## DATA LISTING
****************

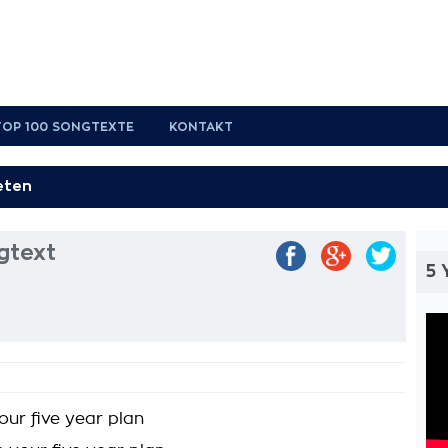
TOP 100 SONGTEXTE
KONTAKT
gtext
5 
our five year plan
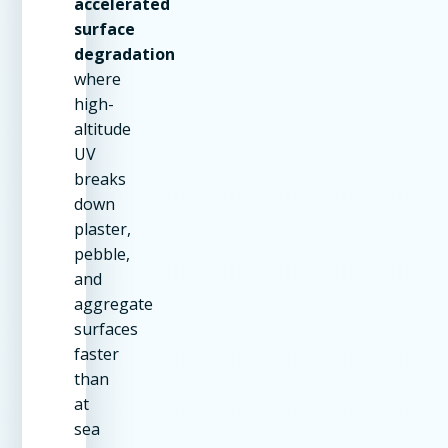
accelerated
surface
degradation
where
high-
altitude
UV
breaks
down
plaster,
pebble,
and
aggregate
surfaces
faster
than
at
sea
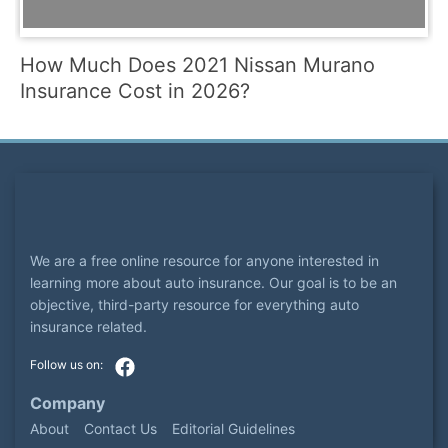
How Much Does 2021 Nissan Murano
Insurance Cost in 2026?
We are a free online resource for anyone interested in
learning more about auto insurance. Our goal is to be an
objective, third-party resource for everything auto
insurance related.
Company
About
Contact Us
Editorial Guidelines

****************

Please give back every line above exactly as it stands, without pictures.

## FINAL ANSWER
TOP 100 SONGTEXTE
KONTAKT
gtext
5 
our five year plan
accelerated
surface
degradation
where
high-
altitude
UV
breaks
down
plaster,
pebble,
and
aggregate
surfaces
faster
than
at
sea
How Much Does 2021 Nissan Murano
Insurance Cost in 2026?
We are a free online resource for anyone interested in
learning more about auto insurance. Our goal is to be an
objective, third-party resource for everything auto
insurance related.
Company
About
Contact Us
Editorial Guidelines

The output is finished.